"Essa eu faço questão de contar,o Tio Vania era um russo que fugira da máfia há uns anos atrás. Entrara no país desacorçoado, traído pelos companheiros socialistas do bloco de meia tigela, como ele os chamava. Antes poderosos, agora o que diziam soava mais como bravata de bar, papo de adolescentes revoltados com papai e mamã, vou avisar, vou passar a noite fora,vai logo, filhinho. Tio Vania, cinquentão enxuto. Ombros largos e olhos azuis encimados por sobrancelhas brancas, nariz de ex-lutador de boxe--fora campeão da Liga Russa nos anos oitenta, o que não é pouco, diga-se de passagem. Como Vania entrou no país? Valeu-se de um salvo-conduto que conseguiu com o cônsul bielo-russo, que por sua vez mobilizou certo embaixador que fora adido cultural do lado de lá do Muro na Alemanha Oriental. Ele tinha um quê de misterioso. Quando se tratava de perguntar a ele que raio era ser um representante comercial, ele dava voltas no cérebro. Na verdade, fugira das novas elites, que andam engalanadas, de carros de luxo e armadas até os dentes. Segundo Tio vania, nunca houve tantas putas no Leste como agora.
No que me cabe disto, falava com ele que de putaria eu entendia, de modo que se ele quisesse fazer uma sociedade...Ele abria uns olhos deste tamanho, faíscas azuis saiam de seus globos e pupilas e ele falava...
--Você não tem idéia do que está falando. Trata-se de milhões de mulheres, crianças quase, muitas vindo de longe para acabar em pocilgas escuras no Leste europeu. Falo de Praga, falo de Moscou, falo das repúblicas sérvias. Niet, Niet! Jamais faria isto. Posso ser o que for; posso ter perdido a mão como revolucionário,mas não me peçam para colocar minhas patas sobre essa podridão. Verdadeiro tráfico humano! Niet niet!
Suas mãos tremiam, seus lábios vibravam e sua pele enpalidecia; foi quando fiquei sabendo que uma irmã dele havia se recusado a participar de um negócio assim e morrera tragicamente na Ucrânia. Era difícil amansar sua raiva, ele brigava muito. Tinha vezes em que comprava todo um estoque de vodka Absolut; dava conta ele mesmo, depois dizem que o brasileiro bebe! Pois sim, Tio Vania enxugava garrafas e mais garrafas e depois da esbórnia, nada, era como se nada acontecesse. Olhos azuis, limpos e brilhantes comoo Volga. Nunca perguntei para ele, mas um dia ele cantou uma canção russa enquanto estávamos em pleno trabalho, você sabe. Encantadora a canção, ele dizia que era o que as mulheres da Rússia bolchevique cantavam enquanto os companheiros iam à luta contra o Fuehrer. Morreram milhões em Stalingrado, mas o bigodinho congelou e começou ali sua derrocada. Com orgulho, Vania dizia que uma parte de sua família defendera com seu próprio sangue o território, casa por casa.
Vez em quando pergunto de Putin. Vania dá um sorriso macabro.
--Olhe nos olhos de um chacal. Talvez você tenha a noção do que Putin é.
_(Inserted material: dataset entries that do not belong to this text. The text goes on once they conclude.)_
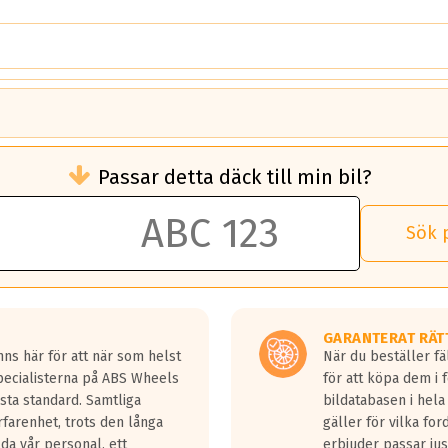
brukningen)
Passar detta däck till min bil?
 rullmotstånd.
brukning än ett klass G däck.
an 50 liter bränsle med ett klass A däck gentemot ett klass G däck.
Sök 
 vilken rutt du kör, samt vilken körstil du använder.
rtaste bromssträckan och F är den längsta.
tta lastbilar.
GARANTERAT RÄT
a in på en väg där det ligger 0.5-1.5 mm vatten.
ns här för att när som helst
När du beställer fä
a fyra billängder( ca 18meter) mellan däck med betyg A gentemot
Specialisterna på ABS Wheels
för att köpa dem i 
sta standard. Samtliga
bildatabasen i hela
rfarenhet, trots den långa
gäller för vilka for
lda vår personal, ett
erbjuder passar just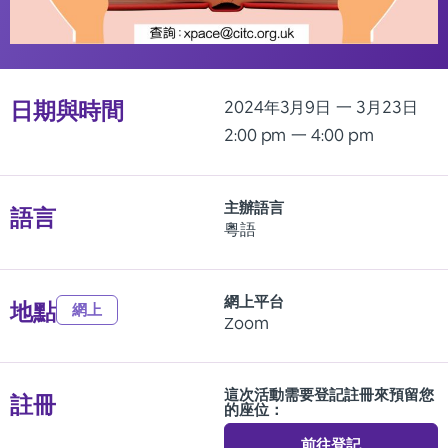
日期與時間
2024年3月9日
一 3月23日
2:00 pm
一 4:00 pm
主辦語言
語言
粵語
網上平台
地點
網上
Zoom
這次活動需要登記註冊來預留您
註冊
的座位：
前往登記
Sua camarilha se instalou nas Dachas dos corruptos de antes, para continuar com os corruptos de agora. Owell tinha razão, Putin tem um quê de porco, assim como Zha Bao. Ninguém se salva; só quem tem o poder de fogo sabe do que falo.
Tio Vania me ensina de vez em quando noçoes de russo. Língua difícil, olha que eu sei falar espanhol e arranho inglês, meu negócio tem de ser internacional, oras! Mas ele é triste, quer voltar para suas florestas enormes, quer viver de novo à beira dos montes nevados, quer andar sobre o Volga congelado e ouvir o ruído dos gelos se partindo no início do degelo da primavera russa. Ele fica de olhos marejados, porque sabe que se pisar lá, será um homem morto. Aqui, não tem identidade. Aqui, manobra uma van. Aqui, corre para lá e para cá com seu transporte escolar e, vez em quando, toma um porre homérico. Seu rio caudaloso deságua na minha casa, os gelos de sua triste sina se quebram em minha cama; os ruídos da sua primavera efêmera se esvaem nas noites de luxúria atroz. No dia seguinte ele some, sem sotaque que o desmascare. Torna-se uma voz entre tantas, sem segredo e sem perfume."